Topic Modeling of Twitter Followers¶

This python 2 notebook is a companion to the blog post Segmentation of Twitter Timelines via Topic Modeling where we explore a corpus of Twitter timelines composed of the followers of the @alexip account and compare the results obtained through Latent Semantic Allocation vs Latent Dirichlet Allocation (LDA). Below are the results for LDA on a set of 245 timelines.

Some of the best topics are:

T1 Software Development,
T2 Data Science,
T3 Conference in London, (open for interpretation)
T4 Fantasy Football,(mixed with international events)
T6 RSS feeds,
T8 PMP and Project Management,
T19 Martha's Vineyard
T31 Fenway
T33 Addiction and drugs

etc ...

In [6]:

from gensim import corpora, models
import pyLDAvis.gensim

corpus = corpora.MmCorpus('data/alexip_followers_v3.mm')
dictionary = corpora.Dictionary.load('data/alexip_followers_v3.dict')
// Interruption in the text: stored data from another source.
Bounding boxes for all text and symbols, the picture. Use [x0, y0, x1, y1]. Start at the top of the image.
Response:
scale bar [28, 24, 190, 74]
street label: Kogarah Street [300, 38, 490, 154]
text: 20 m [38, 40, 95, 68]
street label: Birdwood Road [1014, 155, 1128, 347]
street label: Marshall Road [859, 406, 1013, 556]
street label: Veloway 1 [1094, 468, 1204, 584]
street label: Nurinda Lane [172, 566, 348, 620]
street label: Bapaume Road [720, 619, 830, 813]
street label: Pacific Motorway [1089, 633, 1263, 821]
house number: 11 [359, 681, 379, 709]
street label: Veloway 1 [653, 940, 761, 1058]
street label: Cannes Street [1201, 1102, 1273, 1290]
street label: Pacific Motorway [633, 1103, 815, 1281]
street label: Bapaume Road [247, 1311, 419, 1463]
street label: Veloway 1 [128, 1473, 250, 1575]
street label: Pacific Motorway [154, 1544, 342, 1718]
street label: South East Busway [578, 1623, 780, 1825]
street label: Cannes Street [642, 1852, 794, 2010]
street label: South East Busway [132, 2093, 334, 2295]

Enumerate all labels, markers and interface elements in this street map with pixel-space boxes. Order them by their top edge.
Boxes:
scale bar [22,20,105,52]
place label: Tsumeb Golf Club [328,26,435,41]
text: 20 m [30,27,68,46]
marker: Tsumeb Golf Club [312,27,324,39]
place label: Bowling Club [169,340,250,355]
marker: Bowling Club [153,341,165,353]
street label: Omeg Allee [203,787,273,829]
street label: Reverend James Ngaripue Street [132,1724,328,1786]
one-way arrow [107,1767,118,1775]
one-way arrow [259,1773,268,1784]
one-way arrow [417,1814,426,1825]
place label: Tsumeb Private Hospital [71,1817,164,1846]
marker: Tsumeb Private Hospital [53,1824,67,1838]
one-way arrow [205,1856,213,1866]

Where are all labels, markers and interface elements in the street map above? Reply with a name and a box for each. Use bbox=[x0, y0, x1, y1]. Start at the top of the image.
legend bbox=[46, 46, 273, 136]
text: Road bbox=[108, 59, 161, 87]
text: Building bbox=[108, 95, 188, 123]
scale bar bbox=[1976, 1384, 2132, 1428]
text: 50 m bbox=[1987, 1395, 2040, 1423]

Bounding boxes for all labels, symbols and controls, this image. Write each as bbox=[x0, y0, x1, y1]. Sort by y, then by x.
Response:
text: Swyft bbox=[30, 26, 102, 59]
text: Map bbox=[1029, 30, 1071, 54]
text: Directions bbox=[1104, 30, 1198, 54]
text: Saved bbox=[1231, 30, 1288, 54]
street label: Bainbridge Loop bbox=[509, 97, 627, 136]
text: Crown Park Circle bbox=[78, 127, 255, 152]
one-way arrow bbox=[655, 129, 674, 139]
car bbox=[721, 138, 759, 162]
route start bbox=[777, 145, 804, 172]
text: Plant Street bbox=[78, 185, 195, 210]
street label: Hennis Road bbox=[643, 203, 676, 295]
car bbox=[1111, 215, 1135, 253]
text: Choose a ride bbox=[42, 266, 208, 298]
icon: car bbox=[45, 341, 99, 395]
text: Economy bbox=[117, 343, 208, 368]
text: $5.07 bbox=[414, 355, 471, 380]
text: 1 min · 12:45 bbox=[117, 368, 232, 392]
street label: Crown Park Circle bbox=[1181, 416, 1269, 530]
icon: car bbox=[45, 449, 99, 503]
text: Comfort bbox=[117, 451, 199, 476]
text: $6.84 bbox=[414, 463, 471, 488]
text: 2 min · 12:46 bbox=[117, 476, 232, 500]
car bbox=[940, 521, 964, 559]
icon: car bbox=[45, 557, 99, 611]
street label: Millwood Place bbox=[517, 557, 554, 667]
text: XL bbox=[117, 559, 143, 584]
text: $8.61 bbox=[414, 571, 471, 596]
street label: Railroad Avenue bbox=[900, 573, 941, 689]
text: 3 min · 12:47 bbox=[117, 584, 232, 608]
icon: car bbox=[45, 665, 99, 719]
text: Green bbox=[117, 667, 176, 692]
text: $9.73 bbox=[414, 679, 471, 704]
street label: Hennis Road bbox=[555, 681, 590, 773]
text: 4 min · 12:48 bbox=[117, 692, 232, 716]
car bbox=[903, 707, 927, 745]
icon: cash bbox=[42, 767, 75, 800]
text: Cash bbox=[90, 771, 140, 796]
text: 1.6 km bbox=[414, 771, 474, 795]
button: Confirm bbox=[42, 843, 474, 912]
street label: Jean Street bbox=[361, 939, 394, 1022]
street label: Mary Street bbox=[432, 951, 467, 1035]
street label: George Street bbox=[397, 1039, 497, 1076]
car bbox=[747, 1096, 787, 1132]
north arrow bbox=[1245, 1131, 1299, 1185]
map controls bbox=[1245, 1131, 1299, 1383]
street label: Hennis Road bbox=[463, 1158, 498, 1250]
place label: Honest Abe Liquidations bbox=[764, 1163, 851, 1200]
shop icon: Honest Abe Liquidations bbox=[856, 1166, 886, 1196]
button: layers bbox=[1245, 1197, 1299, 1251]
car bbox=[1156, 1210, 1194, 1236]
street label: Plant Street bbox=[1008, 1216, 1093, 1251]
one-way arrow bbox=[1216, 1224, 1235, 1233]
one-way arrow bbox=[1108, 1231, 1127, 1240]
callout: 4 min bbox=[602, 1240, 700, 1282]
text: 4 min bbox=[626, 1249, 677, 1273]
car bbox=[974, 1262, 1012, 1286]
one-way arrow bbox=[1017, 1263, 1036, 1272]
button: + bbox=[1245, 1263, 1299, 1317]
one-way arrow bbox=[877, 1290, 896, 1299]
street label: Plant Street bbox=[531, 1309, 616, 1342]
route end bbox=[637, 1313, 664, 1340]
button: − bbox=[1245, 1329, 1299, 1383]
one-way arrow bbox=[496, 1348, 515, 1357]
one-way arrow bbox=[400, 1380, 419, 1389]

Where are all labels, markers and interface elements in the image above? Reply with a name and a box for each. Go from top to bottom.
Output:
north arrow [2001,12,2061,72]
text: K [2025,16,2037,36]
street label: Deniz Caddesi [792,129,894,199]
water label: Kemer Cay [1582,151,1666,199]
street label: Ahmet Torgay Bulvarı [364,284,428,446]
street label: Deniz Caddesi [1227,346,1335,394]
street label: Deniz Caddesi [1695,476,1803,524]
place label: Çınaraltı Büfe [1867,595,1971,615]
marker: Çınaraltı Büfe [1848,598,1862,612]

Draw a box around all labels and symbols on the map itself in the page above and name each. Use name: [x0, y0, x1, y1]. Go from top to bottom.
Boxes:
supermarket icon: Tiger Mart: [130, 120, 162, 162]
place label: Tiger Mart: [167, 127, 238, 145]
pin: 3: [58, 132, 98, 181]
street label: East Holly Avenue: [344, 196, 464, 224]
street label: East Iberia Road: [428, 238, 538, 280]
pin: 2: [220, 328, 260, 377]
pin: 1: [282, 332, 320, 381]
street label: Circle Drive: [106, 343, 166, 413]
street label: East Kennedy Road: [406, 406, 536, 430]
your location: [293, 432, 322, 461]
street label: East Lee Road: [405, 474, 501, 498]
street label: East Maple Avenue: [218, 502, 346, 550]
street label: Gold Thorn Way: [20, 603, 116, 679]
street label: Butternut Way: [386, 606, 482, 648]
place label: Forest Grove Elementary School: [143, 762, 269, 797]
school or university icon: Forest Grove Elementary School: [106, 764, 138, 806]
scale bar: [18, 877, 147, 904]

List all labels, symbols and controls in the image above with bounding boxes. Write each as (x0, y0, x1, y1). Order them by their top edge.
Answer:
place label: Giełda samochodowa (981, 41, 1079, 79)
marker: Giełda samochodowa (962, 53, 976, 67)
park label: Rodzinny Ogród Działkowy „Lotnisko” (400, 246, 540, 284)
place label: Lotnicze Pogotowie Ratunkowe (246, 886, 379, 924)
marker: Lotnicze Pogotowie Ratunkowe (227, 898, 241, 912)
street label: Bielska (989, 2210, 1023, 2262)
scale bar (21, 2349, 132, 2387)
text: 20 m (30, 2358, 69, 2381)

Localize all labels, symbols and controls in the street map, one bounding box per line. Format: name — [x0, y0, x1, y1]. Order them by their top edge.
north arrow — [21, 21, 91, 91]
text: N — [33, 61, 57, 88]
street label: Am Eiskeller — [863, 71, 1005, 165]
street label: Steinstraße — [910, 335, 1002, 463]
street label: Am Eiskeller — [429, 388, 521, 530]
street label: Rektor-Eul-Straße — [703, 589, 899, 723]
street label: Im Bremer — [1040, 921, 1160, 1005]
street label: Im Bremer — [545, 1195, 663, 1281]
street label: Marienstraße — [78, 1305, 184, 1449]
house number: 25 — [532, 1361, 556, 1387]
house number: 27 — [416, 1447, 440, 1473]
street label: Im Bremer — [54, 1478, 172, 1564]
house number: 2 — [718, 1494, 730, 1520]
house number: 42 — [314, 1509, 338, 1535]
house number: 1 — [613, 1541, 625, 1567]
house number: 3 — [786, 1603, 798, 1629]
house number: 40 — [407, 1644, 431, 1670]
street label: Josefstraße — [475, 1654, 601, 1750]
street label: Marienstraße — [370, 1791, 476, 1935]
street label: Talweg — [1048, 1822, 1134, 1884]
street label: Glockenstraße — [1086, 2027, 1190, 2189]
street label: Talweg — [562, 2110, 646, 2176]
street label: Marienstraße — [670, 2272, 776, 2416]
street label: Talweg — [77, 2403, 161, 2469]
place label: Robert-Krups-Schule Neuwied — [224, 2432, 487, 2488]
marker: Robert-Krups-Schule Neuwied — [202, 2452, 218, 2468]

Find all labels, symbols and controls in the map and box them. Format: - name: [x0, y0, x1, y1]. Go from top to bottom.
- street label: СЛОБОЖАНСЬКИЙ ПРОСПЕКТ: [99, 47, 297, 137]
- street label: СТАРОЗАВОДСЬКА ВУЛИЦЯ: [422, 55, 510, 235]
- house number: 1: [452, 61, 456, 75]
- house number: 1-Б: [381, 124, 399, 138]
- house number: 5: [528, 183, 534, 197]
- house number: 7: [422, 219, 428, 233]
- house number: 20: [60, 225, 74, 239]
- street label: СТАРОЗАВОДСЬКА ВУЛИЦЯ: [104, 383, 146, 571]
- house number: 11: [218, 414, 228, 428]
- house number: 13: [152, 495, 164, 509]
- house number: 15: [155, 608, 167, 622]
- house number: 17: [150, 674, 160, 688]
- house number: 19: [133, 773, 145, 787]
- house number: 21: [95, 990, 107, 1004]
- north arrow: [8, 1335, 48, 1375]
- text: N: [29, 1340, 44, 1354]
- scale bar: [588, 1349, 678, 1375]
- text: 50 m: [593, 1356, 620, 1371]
lda = models.LdaModel.load('data/alexip_followers_v3_t40_p200_a001.lda')
followers_data =  pyLDAvis.gensim.prepare(lda,corpus, dictionary)
pyLDAvis.display(followers_data)

0.025

Out[6]:

For Best results set the $\lambda$ parameter between 0.5 and 0.6. Lowering $\lambda$ increases the relative importance of words that are discriminant to a certain topic.

We use the amazing LDAvis package for this visualization. LDa was carried out with the Gensim package. The data is available in a Json 3M gz file.